Seule… et depuis longtemps. Car je cède maintenant a l’habitude du soliloque, de la conversation avec la chienne, le feu, avec mon image…C’est une manie qui vient aux reclus, aux vieux prisonniers ; mais, moi, je suis libre…Et si je me parle en dedans, c’est par besoin littéraire de rythmer, de rédiger ma pensée."

3 commentaires:

Diane a dit…

Quel style d'écriture tout le long.
Ceci par exemple: " elle les cuisait avec un quignon de pain rassis, voilà, je me ferais cuire avec du pain rassis ou alors, je ne suis pas amère, je suis juste rassise."

C'est unique et du Lolo tout craché.

Méga bisous je suis vannée ce soir et j'écris peu mais je lis toujours aussi avidement.

Anonyme a dit…

Je suis venue à pas feutrés et j'ai lu chacun de tes billets.

Je me suis bêtement demandé si même après ce genre "d'expérience" on en sortait quelque chose de positif, de constructif, un tremplin...

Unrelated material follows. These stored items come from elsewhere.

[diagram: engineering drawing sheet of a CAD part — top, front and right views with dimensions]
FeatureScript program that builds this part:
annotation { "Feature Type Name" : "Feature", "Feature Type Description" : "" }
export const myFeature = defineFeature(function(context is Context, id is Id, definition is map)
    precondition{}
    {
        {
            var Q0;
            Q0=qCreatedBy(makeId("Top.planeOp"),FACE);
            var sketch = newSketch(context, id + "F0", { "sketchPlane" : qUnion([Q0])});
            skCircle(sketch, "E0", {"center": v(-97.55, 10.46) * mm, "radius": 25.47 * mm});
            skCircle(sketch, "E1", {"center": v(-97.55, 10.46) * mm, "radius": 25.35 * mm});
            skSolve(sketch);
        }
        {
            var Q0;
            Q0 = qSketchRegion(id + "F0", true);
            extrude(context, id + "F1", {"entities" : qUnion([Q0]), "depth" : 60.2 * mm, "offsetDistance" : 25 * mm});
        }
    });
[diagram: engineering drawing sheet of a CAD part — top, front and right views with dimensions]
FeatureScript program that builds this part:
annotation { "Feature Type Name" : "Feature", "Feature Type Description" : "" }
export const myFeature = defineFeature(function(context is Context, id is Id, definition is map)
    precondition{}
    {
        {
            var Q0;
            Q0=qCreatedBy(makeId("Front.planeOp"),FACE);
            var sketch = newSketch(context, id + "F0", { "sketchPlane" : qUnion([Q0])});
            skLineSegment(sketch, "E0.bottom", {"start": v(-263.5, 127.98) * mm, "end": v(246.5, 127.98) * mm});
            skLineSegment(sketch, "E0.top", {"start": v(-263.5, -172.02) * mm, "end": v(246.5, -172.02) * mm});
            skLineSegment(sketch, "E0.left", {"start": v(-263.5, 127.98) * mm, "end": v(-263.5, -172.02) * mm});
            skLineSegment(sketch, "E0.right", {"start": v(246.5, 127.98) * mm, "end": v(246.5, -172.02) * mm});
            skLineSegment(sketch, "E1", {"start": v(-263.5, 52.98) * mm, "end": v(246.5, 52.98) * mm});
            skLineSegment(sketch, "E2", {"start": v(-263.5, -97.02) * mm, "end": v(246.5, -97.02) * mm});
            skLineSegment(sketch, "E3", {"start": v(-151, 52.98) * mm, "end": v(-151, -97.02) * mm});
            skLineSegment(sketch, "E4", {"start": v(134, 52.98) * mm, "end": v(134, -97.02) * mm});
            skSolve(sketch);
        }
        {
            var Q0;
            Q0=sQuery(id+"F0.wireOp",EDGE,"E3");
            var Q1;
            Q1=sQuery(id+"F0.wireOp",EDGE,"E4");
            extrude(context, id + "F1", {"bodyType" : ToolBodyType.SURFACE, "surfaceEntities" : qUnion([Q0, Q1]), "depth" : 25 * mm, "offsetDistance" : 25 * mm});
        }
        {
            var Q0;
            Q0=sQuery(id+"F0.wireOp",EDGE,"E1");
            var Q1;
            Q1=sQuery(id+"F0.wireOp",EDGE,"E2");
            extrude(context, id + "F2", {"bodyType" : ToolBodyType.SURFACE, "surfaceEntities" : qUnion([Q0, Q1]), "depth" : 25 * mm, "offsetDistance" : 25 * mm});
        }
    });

Le silence sinon, que le silence, en regardant la surface de l'étang devenir trouble, et lisse, et trouble...

Douceurs du soir.

Rose

Je danse sur un fil a dit…

Je ne peux parler que de mon cas, ce qui tombe d'autant mieux que c'est celui que je pratique quotidiennement et auquel donc,je suis habitué ;-)
J'en ai tiré des enseignements oui,mais pas tout de suite.
C'est justement "l'après" qui est le plus important.
J'étais rentrée pour crises d'angoisse, j'ai eu à subir quelques déferlantes et je n'étais plus entourée, je n'avais plus de blouse blanche à mes côtés. Je crois que je possède une nature fondamentalement optimiste, mais ça se travaille.
Je me suis retrouvée voguant plutôt mal que bien pendant quelques mois après, mais dans ma tête, quelque chose s'allumait toujours dans les pires moments, quelque chose qui disait : "si tu tombes, tu te relèves illico presto". Je me suis relevée et c'est presque aussi simple que cela. Je me forçais chaque jour à faire des choses que je n'aimais pas et quand j'y étais parvenue,je me sentais victorieuse. C'est venu comme cela, si je suis capable de petites victoires, je peux être capable de plus grosses. Je n'ai pas une âme de conquistador et mes victoires n'en seraient sans doute pas pour les entrepreneurs, elles l'étaient pour moi.
Quelques mois après et c'est vraiment une autre tranche de vie, je me suis retrouvée "à la rue",sans argent, sans rien et avec Clément 8 ans et Ninette la petite scottish terrier. La situation était radicalement différente et hautement plus délicate. Dans l'urgence,je suis assez fortiche, je mets mon orgueil de côté et je frappe aux portes aussi longtemps et aussi fort que nécessaire, au moins jusqu'à ce que quelqu'un me réponde.
J'ai parlé de ce parcours à un psy formidable qui m'a suivie pendant quelques mois et qui a surtout contribué à me dessiller les yeux. Ce fut douloureux particulièrement quand il m'a mis la vérité toute nue sur la table, pas moyen d'avoir une perf de tranxène pour dormir...
J'ai réalisé, avec son aide, que rien de ce que j'avais vécu n'était dû au hasard et surtout pas ce temps de l'hospitalisation, je n'avais pas compris le message de mon.. comment l'appeler ? esprit ? pourtant,j'avais travaillé et le fruit de ce travail qui continue encore aujourd'hui, c'est de faire des choix, de trancher des liens, et de décider de sa propre vie, et décider de sa propre vie, c'est parfois aller dans le sens contraire de celui qu'on nous a dicté.
J'en suis là, j'ai décidé que je serais heureuse parce que j'étais comme les autres, j'y avais droit aussi et que pour obtenir ma part de gâteau, il fallait aussi que j'y travaille et que je n'hésite pas à mettre la main à la pâte.

Parfois, je pense à ce que j'ai vécu dans cet hôpital, j'ai la possibilité d'en sourire, je crois honnêtement et sans fatuité que si je n'avais pas eu la faculté d'une certaine forme d'humour qui me sauve lors des événements difficiles, si je n'avais pas aussi reçu l'éducation de ma tante, si je n'avais pas combattu les dogmes qui sont parfois autant de couperets, je serais tombée définitivement.
Mais ce qui s'illumine en plein centre, c'est cet irrémédiable goût de la vie, aussi amère soit-elle parfois, je l'aime et j'ai toujours envie d'en manger encore un morceau.
Alors oui, ce fut un vrai tremplin, maintenant, je sais que c'est ce qui m'a permis d'évacuer des seaux d'ordures que je charriais bêtement depuis bien trop longtemps.

Je vous embrasse toutes deux Diane et toi.